Moody's Investors Service said a recent less-conservative analysis of California revenues increases the likelihood the Legislature will pass a budget with higher revenues and higher spending.

"The [Legislative Analyst's Office] analysis believes that stronger-than-expected capital gains growth will continue, and could portend a budget leaving the Legislature with higher revenue and spending than anticipated," Moody's said in a note Wednesday.

The nonpartisan LAO said in a report Friday that it expects $3.2 billion more in state revenues than projected in Gov. Jerry Brown's revised budget, a surplus that it said could be used to tackle the state's debts.

"Moody's believes forecasting personal income tax revenues, particularly those driven by capital gains, is extremely difficult," the report said.

The ratings firm cited the LAO's figures that said the top 1% of California tax filers pays 40% to 50% of personal income tax revenues, and most of that money is capital gains.

In the so-called May Revision budget, released every spring after the governor's initial January spending proposal, the Brown administration forecast that weaker tax collection will erase much of the $4.5 billion of unexpected tax revenues collected since January.

The administration said that federal cuts as part of the so-called "sequestration" are likely to hit state coffers in upcoming months.

The governor's new general fund spending plan of $96.4 billion for fiscal 2014 is a 1.3% drop from his $97.7 billion proposal in January. State general fund expenditures would still be 3.6% higher than last year's $93 billion budget, driven partly by the passage of new taxes to support education.
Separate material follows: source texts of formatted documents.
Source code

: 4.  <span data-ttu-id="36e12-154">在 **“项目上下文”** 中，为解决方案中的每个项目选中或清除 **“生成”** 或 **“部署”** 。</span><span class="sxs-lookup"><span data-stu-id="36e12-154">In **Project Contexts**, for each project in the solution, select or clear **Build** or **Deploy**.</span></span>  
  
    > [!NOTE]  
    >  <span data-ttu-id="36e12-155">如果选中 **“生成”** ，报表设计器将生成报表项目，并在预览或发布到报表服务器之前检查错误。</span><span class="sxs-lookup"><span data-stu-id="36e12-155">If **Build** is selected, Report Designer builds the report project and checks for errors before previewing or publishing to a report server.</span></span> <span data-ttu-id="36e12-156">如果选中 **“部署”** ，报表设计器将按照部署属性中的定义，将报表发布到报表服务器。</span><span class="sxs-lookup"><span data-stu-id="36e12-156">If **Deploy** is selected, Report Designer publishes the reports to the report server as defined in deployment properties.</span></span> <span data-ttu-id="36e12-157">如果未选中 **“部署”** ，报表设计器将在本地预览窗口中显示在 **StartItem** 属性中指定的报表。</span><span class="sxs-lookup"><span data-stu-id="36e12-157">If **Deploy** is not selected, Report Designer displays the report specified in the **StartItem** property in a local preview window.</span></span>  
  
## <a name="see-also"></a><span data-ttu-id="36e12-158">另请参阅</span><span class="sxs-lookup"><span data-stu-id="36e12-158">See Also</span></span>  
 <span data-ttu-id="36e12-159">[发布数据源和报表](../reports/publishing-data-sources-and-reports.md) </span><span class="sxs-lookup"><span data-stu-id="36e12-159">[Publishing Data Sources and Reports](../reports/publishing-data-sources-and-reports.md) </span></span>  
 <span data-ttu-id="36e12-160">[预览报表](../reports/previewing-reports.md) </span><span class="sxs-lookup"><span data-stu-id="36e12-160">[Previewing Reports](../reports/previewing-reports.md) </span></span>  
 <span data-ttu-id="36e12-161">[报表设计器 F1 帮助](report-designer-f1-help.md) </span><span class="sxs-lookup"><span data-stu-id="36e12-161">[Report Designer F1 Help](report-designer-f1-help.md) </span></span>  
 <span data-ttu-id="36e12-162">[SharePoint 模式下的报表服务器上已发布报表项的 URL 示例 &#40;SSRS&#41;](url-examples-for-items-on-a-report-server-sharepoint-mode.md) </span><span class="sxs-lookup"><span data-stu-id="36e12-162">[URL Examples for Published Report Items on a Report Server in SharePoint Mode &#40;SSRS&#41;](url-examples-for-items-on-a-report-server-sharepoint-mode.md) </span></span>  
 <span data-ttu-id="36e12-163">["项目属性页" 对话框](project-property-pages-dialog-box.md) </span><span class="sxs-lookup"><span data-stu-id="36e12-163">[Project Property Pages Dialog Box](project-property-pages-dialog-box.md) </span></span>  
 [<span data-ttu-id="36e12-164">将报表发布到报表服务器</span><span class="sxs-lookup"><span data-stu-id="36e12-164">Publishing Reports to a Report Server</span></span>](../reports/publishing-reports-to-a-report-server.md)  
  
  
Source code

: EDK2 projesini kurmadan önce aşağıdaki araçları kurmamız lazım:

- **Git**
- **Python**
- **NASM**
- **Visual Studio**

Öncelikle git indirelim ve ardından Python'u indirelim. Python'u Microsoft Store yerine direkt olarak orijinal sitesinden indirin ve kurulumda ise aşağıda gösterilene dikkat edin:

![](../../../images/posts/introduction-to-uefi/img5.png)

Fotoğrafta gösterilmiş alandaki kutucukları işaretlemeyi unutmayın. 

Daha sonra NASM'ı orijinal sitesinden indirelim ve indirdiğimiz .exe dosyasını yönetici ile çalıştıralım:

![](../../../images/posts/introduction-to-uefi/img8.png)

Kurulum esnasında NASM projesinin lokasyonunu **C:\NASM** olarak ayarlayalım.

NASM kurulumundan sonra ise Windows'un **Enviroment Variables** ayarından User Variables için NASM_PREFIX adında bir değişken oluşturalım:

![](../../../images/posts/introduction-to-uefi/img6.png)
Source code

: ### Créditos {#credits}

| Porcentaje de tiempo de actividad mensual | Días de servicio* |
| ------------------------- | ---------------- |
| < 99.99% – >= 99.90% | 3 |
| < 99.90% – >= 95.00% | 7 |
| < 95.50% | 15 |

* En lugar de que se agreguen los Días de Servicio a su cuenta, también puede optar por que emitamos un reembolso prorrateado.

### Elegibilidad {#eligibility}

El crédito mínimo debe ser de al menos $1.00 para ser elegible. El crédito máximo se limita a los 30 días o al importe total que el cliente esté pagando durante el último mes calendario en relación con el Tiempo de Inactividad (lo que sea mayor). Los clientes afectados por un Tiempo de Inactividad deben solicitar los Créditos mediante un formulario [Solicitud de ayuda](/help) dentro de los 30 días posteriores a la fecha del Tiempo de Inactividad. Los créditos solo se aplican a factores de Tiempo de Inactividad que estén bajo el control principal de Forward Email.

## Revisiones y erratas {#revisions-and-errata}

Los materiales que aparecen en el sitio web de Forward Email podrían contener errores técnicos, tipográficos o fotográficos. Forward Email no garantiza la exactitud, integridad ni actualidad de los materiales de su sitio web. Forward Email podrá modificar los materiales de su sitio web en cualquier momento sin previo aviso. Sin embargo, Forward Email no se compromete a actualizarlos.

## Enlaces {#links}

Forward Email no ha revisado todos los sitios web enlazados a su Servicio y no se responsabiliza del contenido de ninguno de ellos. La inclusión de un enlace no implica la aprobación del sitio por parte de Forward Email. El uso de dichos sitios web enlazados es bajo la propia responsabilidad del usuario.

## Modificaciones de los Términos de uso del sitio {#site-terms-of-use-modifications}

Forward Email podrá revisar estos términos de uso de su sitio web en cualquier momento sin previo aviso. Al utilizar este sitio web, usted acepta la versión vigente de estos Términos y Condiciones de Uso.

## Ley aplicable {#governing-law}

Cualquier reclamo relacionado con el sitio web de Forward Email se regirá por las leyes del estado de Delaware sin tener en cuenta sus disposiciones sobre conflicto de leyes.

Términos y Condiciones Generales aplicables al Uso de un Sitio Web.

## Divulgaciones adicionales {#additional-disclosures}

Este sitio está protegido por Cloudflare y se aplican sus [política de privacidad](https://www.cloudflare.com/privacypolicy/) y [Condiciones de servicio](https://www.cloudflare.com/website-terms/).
Moody's said even though the governor's revision shows more revenue in fiscal 2013, there is little change in fiscal 2014 projections than prior budgets because it treats the jump in personal income tax revenues as a one-time event.

Ratings agencies have given mostly positive reviews to Brown's spending proposal due to an ongoing theme of fiscal restraint.

Standard & Poor's upgraded California to A from A-minus in January, and Fitch Ratings upped its outlook on the state to positive with an A-minus rating in March. Moody's Investors Service rates the state's general obligation bonds A1.